**ASSIGNMENT**
Copy the lines word for word, from the start of the lines through the line containing "Deine E-Mail-Adresse wird", with both ends included. Leave the pictures out of your answer.

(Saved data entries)
================
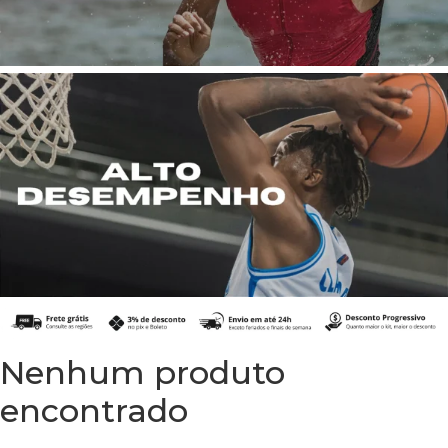
Nenhum produto
encontrado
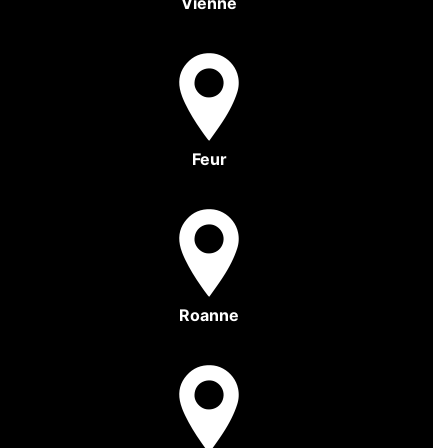
Vienne
Feur
Roanne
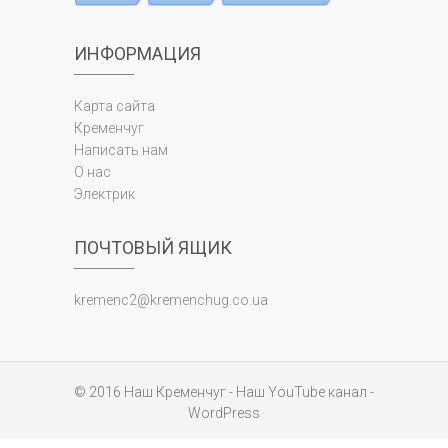
ИНФОРМАЦИЯ
Карта сайта
Кременчуг
Написать нам
О нас
Электрик
ПОЧТОВЫЙ ЯЩИК
kremenc2@kremenchug.co.ua
© 2016
Наш Кременчуг
-
Наш YouTube канал
-
WordPress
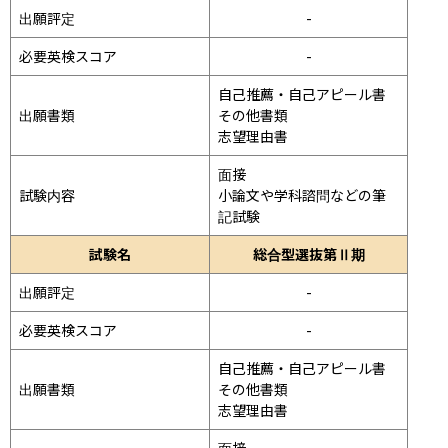
出願評定
-
必要英検スコア
-
自己推薦・自己アピール書

出願書類
その他書類

志望理由書
面接 
試験内容
小論文や学科諮問などの筆
記試験
試験名
総合型選抜第Ⅱ期
出願評定
-
必要英検スコア
-
自己推薦・自己アピール書

出願書類
その他書類

志望理由書
面接 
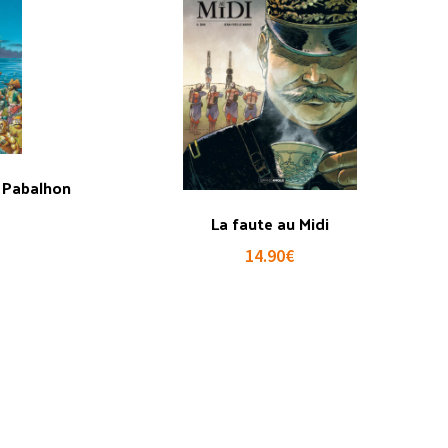
. Pabalhon
La faute au Midi
14.90
€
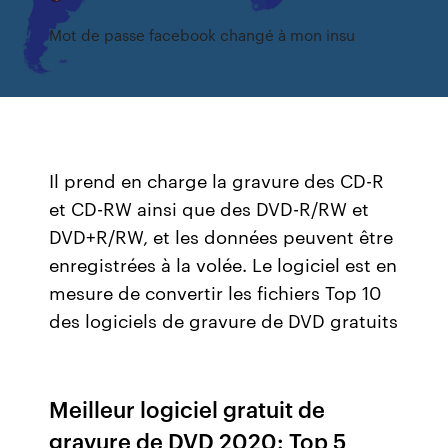
Mot de passe facebook changé à mon insu
Il prend en charge la gravure des CD-R
et CD-RW ainsi que des DVD-R/RW et
DVD+R/RW, et les données peuvent être
enregistrées à la volée. Le logiciel est en
mesure de convertir les fichiers Top 10
des logiciels de gravure de DVD gratuits
Meilleur logiciel gratuit de
gravure de DVD 2020: Top 5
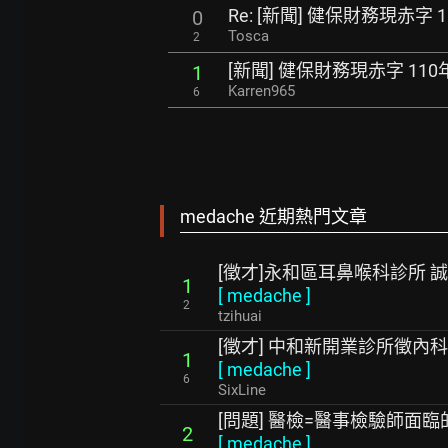
Re: [新聞] 健保財務現赤字
0
Tosca
2
[新聞] 健保財務現赤字 11
1
Karren965
6
medache 近期熱門文章
[徵才]永和區耳鼻喉科診所 
1
[
medache
]
2
tzihuai
[徵才] 中和新開業診所徵內
1
[
medache
]
6
SixLine
[問題] 醫檢=醫事檢驗師面臨
2
[
medache
]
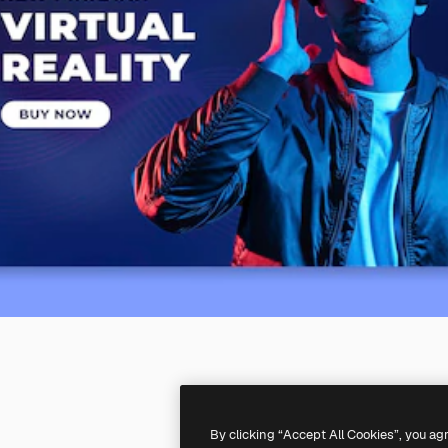
By clicking “Accept All Cookies”, you ag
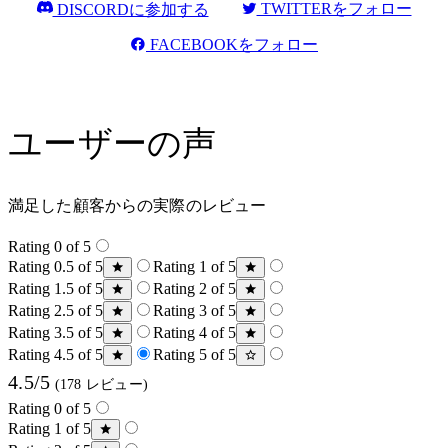
TWITTERをフォロー
DISCORDに参加する
FACEBOOKをフォロー
ユーザーの声
満足した顧客からの実際のレビュー
Rating 0 of 5
Rating 0.5 of 5
Rating 1 of 5
Rating 1.5 of 5
Rating 2 of 5
Rating 2.5 of 5
Rating 3 of 5
Rating 3.5 of 5
Rating 4 of 5
Rating 4.5 of 5
Rating 5 of 5
4.5/5
(178 レビュー)
Rating 0 of 5
Rating 1 of 5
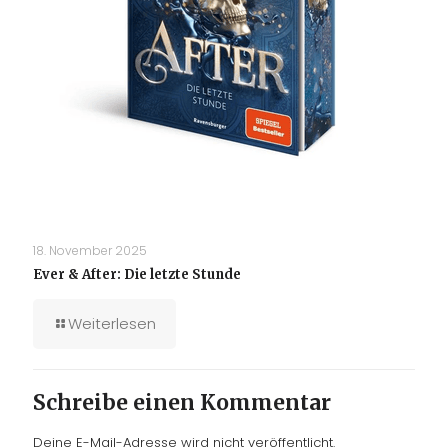
18. November 2025
Ever & After: Die letzte Stunde
Weiterlesen
Schreibe einen Kommentar
Deine E-Mail-Adresse wird nicht veröffentlicht.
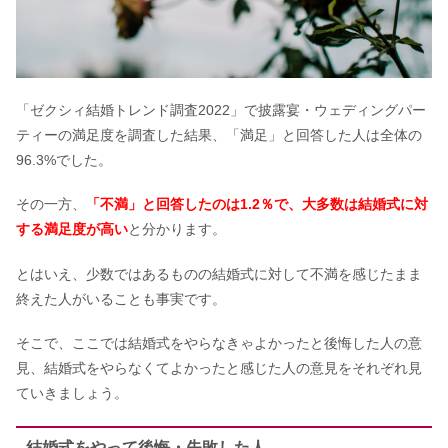
ワールドウェディングの口コミ！特徴
やキャンペーンも紹介
「ゼクシィ結婚トレンド調査2022」で披露宴・ウェディングパー
ケイウノの評判は？婚約指輪の口コミ
ティーの満足度を調査した結果、「満足」と回答した人は全体の
&結婚指輪オーダーメイドについても
96.3%でした。
その一方、
「不満」と回答したのは1.2％で、大多数は結婚式に対
八芳園の結婚式の費用｜芸能人に人気
する満足度が高い
と分かります。
&料理が美味しい等ブライダル情報も
調査
とはいえ、少数ではあるものの結婚式に対して不満を感じたまま
終えた人がいることも事実です。
ハリーウィンストンの口コミ！刻印や
サイズ直しの評判も
そこで、ここでは結婚式をやらなきゃよかったと後悔した人の意
見、結婚式をやらなくてよかったと感じた人の意見をそれぞれ見
ていきましょう。
結婚式の欠席がむかつく理由とは｜縁
の切れ目？呼ばないでほしい声も
結婚式をやって後悔・失敗した人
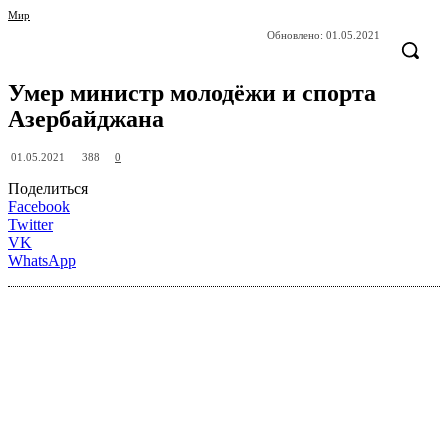
Мир
Обновлено:
01.05.2021
Умер министр молодёжи и спорта
Азербайджана
388
01.05.2021
0
Поделиться
Facebook
Twitter
VK
WhatsApp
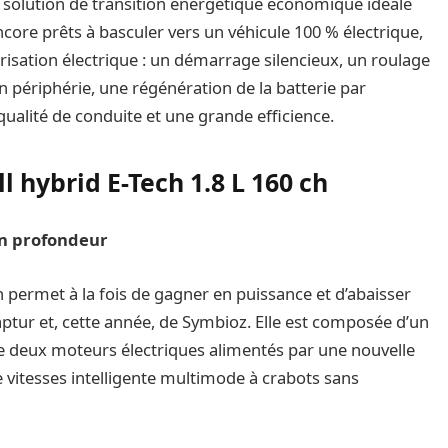
e solution de transition énergétique économique idéale
encore prêts à basculer vers un véhicule 100 % électrique,
risation électrique : un démarrage silencieux, un roulage
n périphérie, une régénération de la batterie par
qualité de conduite et une grande efficience.
l hybrid E-Tech 1.8 L 160 ch
en profondeur
ch permet à la fois de gagner en puissance et d’abaisser
ptur et, cette année, de Symbioz. Elle est composée d’un
e deux moteurs électriques alimentés par une nouvelle
e vitesses intelligente multimode à crabots sans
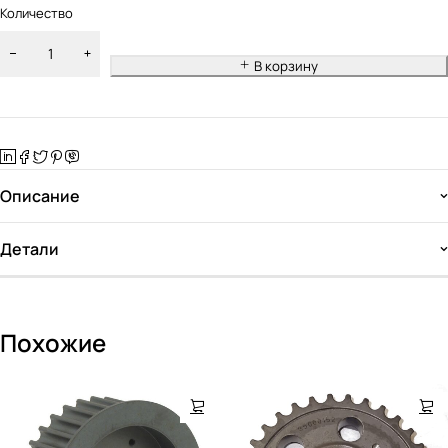
Количество
В корзину
Описание
Детали
Похожие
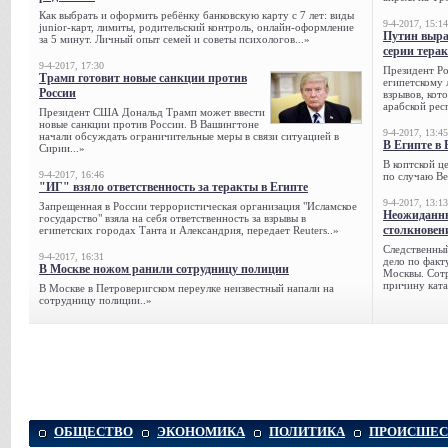
Как выбрать и оформить ребёнку банковскую карту с 7 лет: виды
9-4-2017, 15:14
junior-карт, лимиты, родительский контроль, онлайн-оформление
Путин выра
за 5 минут. Личный опыт семей и советы психологов...»
серии тера
9-4-2017, 17:30
Президент Р
Трамп готовит новые санкции против
египетскому 
России
взрывов, кот
арабской рес
Президент США Дональд Трамп может ввести
новые санкции против России. В Вашингтоне
9-4-2017, 13:45
начали обсуждать ограничительные меры в связи ситуацией в
В Египте в 
Сирии...»
В коптской ц
9-4-2017, 16:46
по случаю Ве
"ИГ" взяло ответственность за теракты в Египте
9-4-2017, 13:13
Запрещенная в России террористическая организация "Исламское
Неожиданны
государство" взяла на себя ответственность за взрывы в
столкновен
египетских городах Танта и Александрия, передает Reuters..»
Следственный
9-4-2017, 16:31
дело по факт
В Москве ножом ранили сотрудницу полиции
Москвы. Сотр
причину ката
В Москве в Петроверигском переулке неизвестный напали на
сотрудницу полиции..»
ОБЩЕСТВО
ЭКОНОМИКА
ПОЛИТИКА
ПРОИСШЕС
================
**COMPLETED TASK**
Nenhum produto
encontrado
Vienne
Feur
Roanne
ИНФОРМАЦИЯ
Карта сайта
Кременчуг
Написать нам
О нас
Электрик
ПОЧТОВЫЙ ЯЩИК
kremenc2@kremenchug.co.ua
© 2016
Наш Кременчуг
-
Наш YouTube канал
-
WordPress
出願評定
-
必要英検スコア
-
自己推薦・自己アピール書

出願書類
その他書類

志望理由書
面接 
試験内容
小論文や学科諮問などの筆
記試験
試験名
総合型選抜第Ⅱ期
出願評定
-
必要英検スコア
-
自己推薦・自己アピール書

出願書類
その他書類

志望理由書
面接 
. Pabalhon
La faute au Midi
14.90
€
Mot de passe facebook changé à mon insu
Il prend en charge la gravure des CD-R
et CD-RW ainsi que des DVD-R/RW et
DVD+R/RW, et les données peuvent être
enregistrées à la volée. Le logiciel est en
mesure de convertir les fichiers Top 10
des logiciels de gravure de DVD gratuits
Meilleur logiciel gratuit de
gravure de DVD 2020: Top 5
Re: [新聞] 健保財務現赤字
0
Tosca
2
[新聞] 健保財務現赤字 11
1
Karren965
6
medache 近期熱門文章
[徵才]永和區耳鼻喉科診所 
1
[
medache
]
2
tzihuai
[徵才] 中和新開業診所徵內
1
[
medache
]
6
SixLine
[問題] 醫檢=醫事檢驗師面臨
2
[
medache
]
By clicking “Accept All Cookies”, you ag
TWITTERをフォロー
DISCORDに参加する
FACEBOOKをフォロー
ユーザーの声
満足した顧客からの実際のレビュー
Rating 0 of 5
Rating 0.5 of 5
Rating 1 of 5
Rating 1.5 of 5
Rating 2 of 5
Rating 2.5 of 5
Rating 3 of 5
Rating 3.5 of 5
Rating 4 of 5
Rating 4.5 of 5
Rating 5 of 5
4.5/5
(178 レビュー)
Rating 0 of 5
Rating 1 of 5
18. November 2025
Ever & After: Die letzte Stunde
Weiterlesen
Schreibe einen Kommentar
Deine E-Mail-Adresse wird nicht veröffentlicht.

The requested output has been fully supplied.